◆ WHAT YOU ARE ASKED TO DO: Make an exact copy of the lines from the one holding "X235000D02*" through the last line of the material, and output nothing else.

== Segment start ==

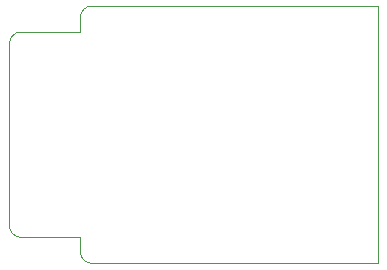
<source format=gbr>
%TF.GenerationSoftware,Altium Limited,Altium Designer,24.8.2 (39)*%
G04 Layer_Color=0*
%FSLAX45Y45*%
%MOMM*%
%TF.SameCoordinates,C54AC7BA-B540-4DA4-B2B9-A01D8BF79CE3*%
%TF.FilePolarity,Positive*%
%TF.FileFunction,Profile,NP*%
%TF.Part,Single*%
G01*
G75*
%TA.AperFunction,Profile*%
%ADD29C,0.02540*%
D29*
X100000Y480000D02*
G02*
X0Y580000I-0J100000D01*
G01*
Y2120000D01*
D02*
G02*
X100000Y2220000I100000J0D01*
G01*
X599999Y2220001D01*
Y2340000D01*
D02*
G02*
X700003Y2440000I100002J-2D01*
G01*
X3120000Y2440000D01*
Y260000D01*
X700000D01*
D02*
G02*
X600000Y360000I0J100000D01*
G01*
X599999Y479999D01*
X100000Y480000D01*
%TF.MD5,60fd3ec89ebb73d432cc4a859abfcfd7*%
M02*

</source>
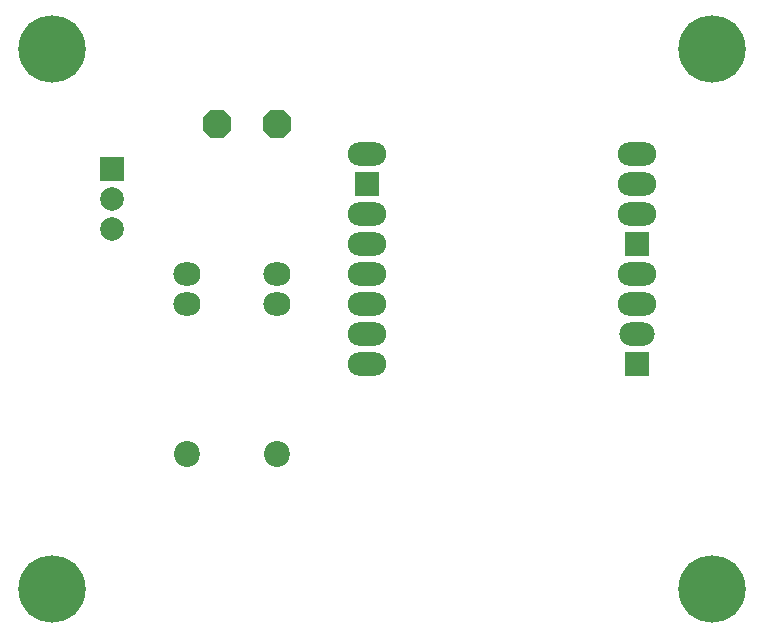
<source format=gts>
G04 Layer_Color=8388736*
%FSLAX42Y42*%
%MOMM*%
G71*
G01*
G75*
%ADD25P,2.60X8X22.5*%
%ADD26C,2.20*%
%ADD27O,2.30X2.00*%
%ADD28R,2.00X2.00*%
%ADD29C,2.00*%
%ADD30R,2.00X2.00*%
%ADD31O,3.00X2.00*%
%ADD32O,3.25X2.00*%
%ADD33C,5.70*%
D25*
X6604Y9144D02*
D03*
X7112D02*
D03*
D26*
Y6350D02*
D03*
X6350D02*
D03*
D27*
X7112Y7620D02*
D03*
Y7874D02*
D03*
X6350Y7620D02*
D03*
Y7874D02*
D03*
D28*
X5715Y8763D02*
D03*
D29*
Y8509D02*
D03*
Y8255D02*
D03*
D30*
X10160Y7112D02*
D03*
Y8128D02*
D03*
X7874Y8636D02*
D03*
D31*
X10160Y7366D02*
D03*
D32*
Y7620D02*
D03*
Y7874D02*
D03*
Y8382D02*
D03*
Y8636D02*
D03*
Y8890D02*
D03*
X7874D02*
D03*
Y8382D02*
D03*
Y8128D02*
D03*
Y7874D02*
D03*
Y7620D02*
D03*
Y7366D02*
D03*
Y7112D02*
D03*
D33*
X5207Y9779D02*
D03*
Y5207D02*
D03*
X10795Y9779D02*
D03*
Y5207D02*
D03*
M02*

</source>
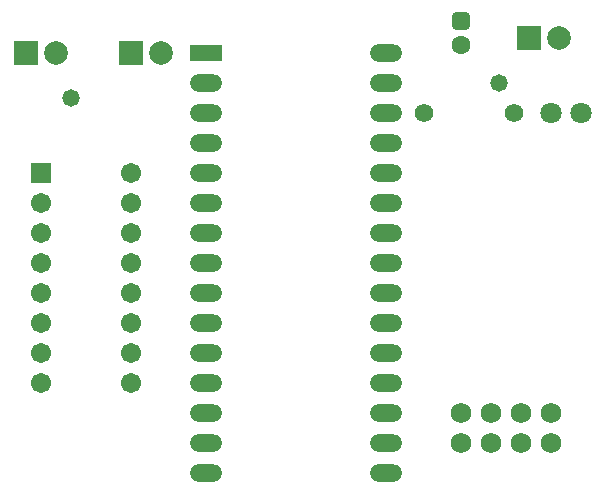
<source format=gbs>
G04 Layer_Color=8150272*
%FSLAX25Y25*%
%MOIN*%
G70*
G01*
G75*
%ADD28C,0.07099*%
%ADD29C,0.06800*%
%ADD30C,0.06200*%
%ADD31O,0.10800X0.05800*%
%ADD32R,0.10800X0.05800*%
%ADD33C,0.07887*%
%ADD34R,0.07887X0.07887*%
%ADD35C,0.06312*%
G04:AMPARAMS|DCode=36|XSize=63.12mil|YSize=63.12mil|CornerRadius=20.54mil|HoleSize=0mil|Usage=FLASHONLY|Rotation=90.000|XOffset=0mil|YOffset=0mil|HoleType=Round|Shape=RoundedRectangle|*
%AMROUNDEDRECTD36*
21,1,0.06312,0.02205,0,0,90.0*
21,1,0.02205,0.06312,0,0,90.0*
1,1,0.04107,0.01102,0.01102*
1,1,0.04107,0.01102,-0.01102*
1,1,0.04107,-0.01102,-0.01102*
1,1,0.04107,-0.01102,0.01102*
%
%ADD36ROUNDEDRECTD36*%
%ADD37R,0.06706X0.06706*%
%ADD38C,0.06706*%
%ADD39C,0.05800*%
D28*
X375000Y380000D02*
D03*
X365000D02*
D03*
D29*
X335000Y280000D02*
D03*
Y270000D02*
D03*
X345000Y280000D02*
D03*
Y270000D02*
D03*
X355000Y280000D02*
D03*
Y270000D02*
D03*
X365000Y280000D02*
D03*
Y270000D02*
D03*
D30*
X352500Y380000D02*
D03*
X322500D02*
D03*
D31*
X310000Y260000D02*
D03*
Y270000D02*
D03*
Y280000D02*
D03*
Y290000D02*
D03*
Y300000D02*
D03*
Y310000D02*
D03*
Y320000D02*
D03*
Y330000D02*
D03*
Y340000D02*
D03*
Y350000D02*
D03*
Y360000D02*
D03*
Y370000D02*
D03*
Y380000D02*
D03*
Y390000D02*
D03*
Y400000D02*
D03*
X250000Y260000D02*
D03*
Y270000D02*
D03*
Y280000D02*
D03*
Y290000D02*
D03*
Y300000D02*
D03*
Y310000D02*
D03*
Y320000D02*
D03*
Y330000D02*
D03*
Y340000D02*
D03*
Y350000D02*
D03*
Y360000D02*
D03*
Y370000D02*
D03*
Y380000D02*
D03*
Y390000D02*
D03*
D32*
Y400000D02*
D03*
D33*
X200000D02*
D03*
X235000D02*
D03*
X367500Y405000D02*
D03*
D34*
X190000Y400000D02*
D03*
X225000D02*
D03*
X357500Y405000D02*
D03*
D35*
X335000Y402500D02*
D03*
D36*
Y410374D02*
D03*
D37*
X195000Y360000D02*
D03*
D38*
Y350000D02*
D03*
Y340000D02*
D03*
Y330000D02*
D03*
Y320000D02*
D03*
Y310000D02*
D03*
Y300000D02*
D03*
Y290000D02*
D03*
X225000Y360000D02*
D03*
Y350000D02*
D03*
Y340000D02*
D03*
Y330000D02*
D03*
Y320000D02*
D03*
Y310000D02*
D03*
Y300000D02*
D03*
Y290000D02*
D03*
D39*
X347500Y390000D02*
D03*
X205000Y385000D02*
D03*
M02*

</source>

== Segment end ==

◆ ANSWER TO THIS EXERCISE:
X235000D02*
D03*
X367500Y405000D02*
D03*
D34*
X190000Y400000D02*
D03*
X225000D02*
D03*
X357500Y405000D02*
D03*
D35*
X335000Y402500D02*
D03*
D36*
Y410374D02*
D03*
D37*
X195000Y360000D02*
D03*
D38*
Y350000D02*
D03*
Y340000D02*
D03*
Y330000D02*
D03*
Y320000D02*
D03*
Y310000D02*
D03*
Y300000D02*
D03*
Y290000D02*
D03*
X225000Y360000D02*
D03*
Y350000D02*
D03*
Y340000D02*
D03*
Y330000D02*
D03*
Y320000D02*
D03*
Y310000D02*
D03*
Y300000D02*
D03*
Y290000D02*
D03*
D39*
X347500Y390000D02*
D03*
X205000Y385000D02*
D03*
M02*

</source>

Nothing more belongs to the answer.